## Working data:
■ ■ ■ ■

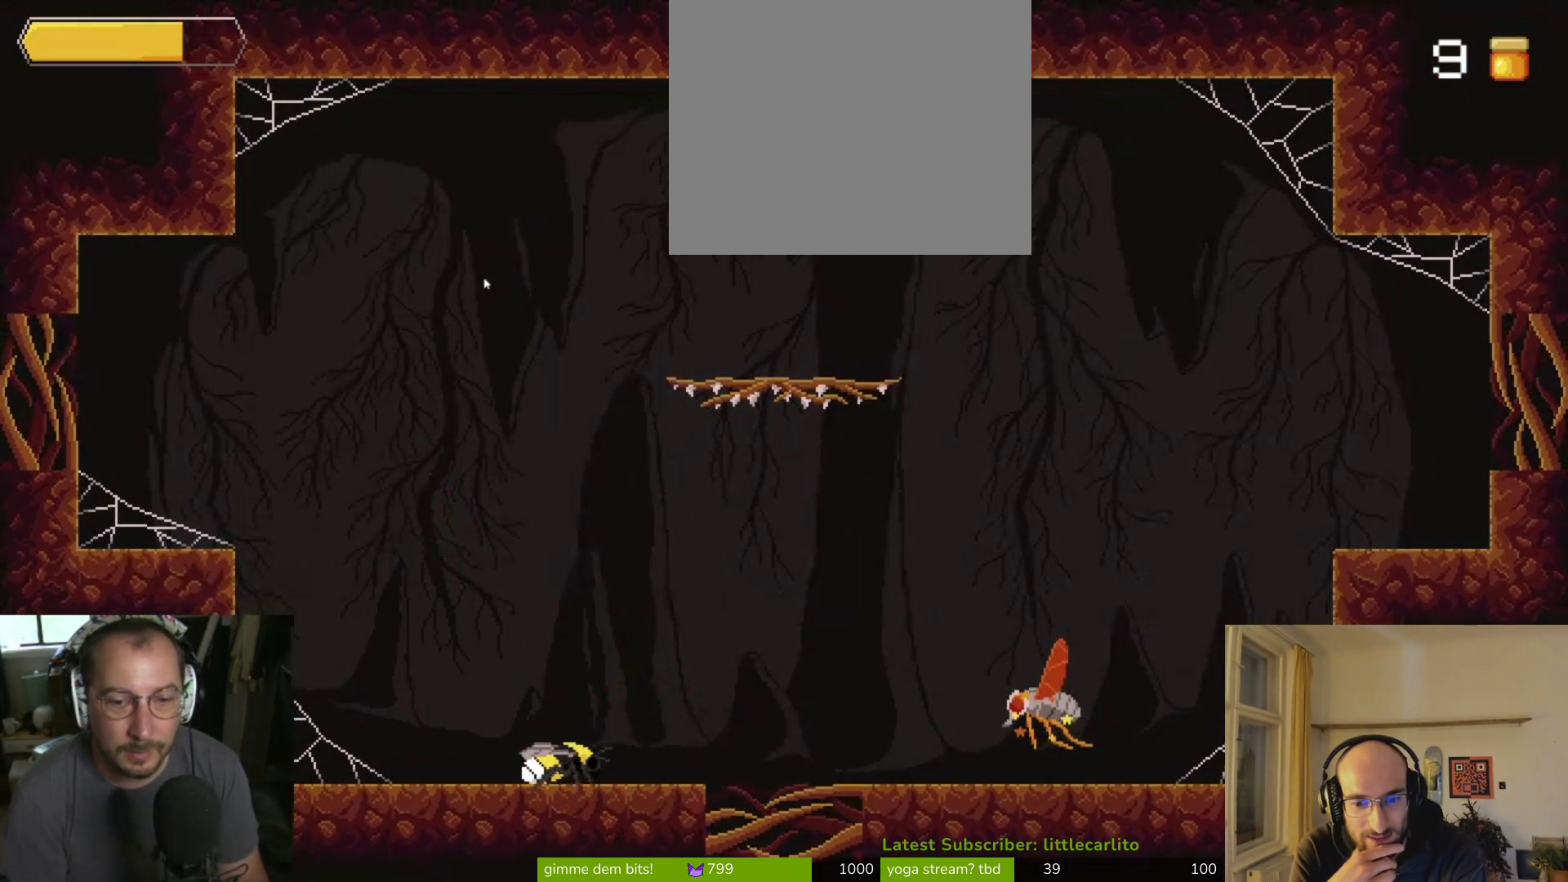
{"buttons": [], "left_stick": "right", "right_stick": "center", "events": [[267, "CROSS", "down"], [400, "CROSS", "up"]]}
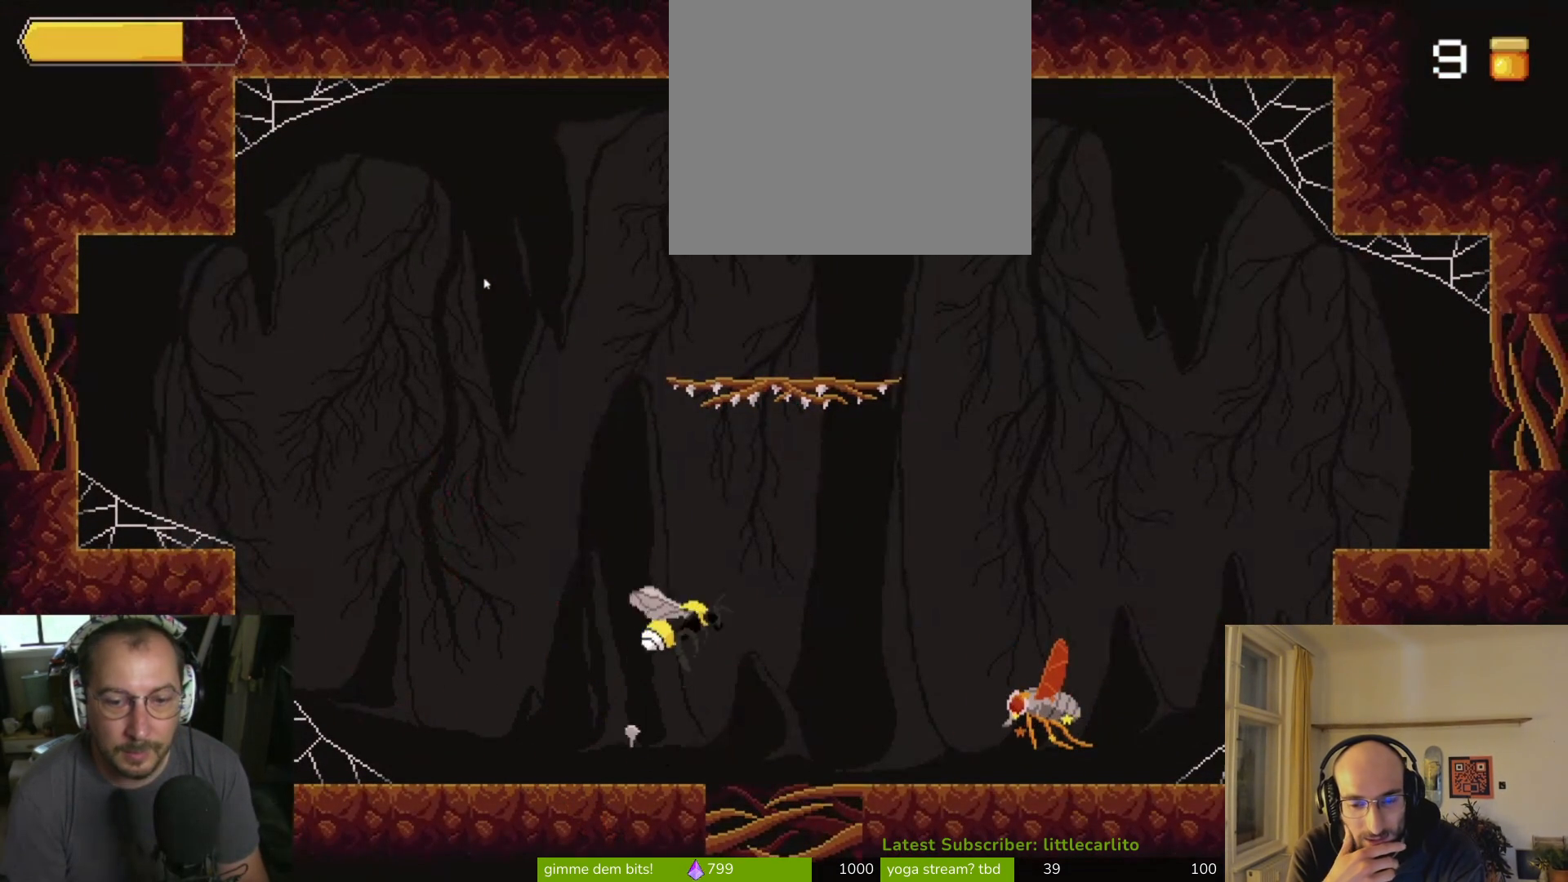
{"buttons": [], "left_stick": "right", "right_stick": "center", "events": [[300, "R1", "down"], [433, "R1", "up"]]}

■ ■ ■ ■

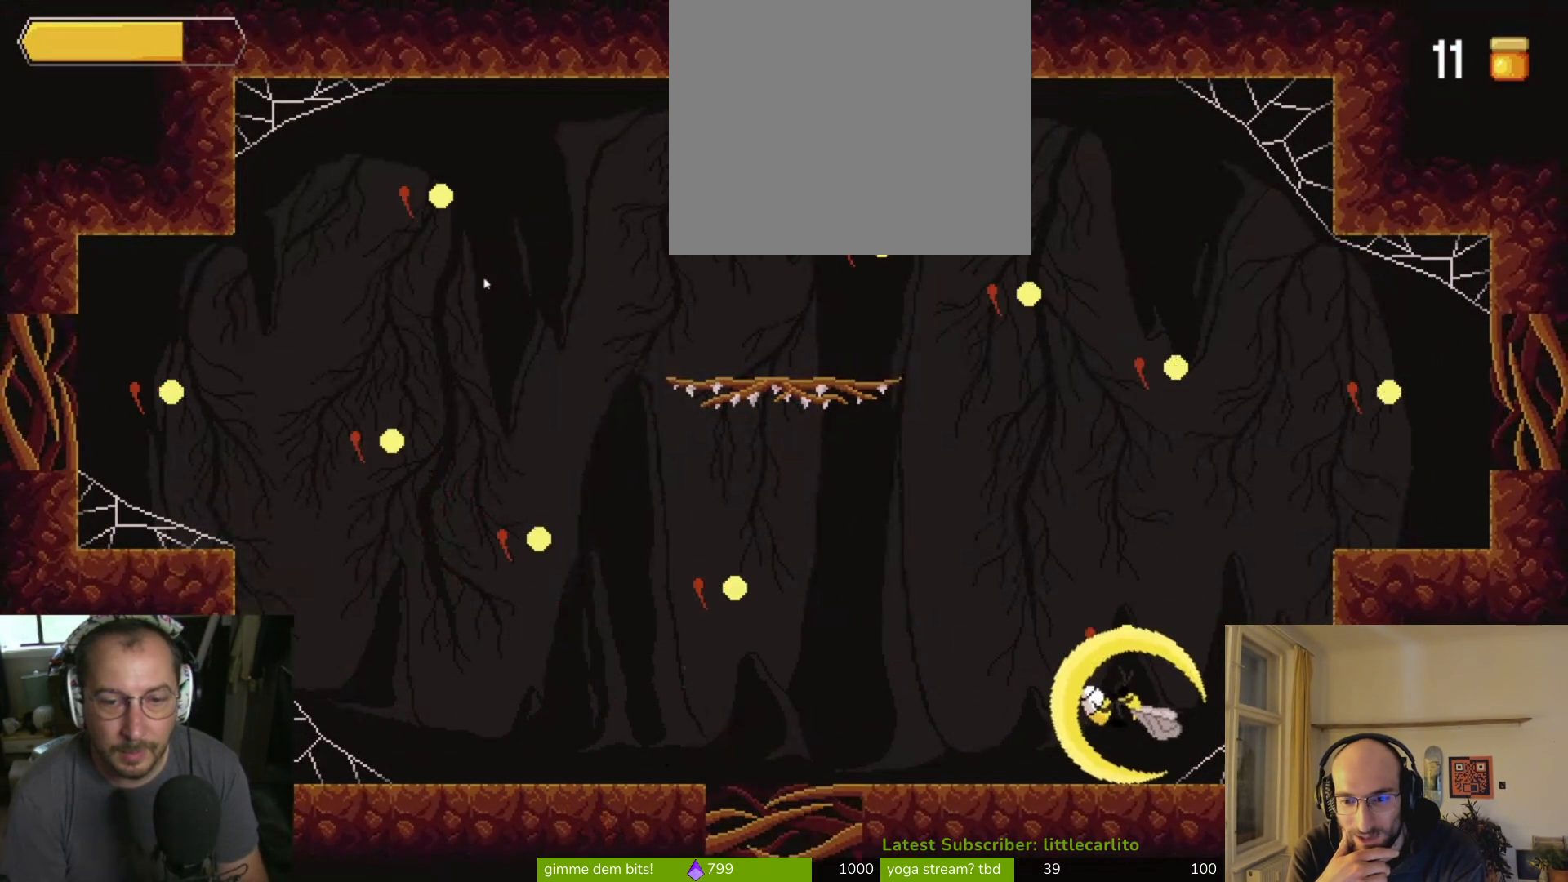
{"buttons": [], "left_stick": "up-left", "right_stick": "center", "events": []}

■ ■ ■ ■

## Work to be completed:
Give the number of lines in the data that contain "down", with no other words.

## Output below:
2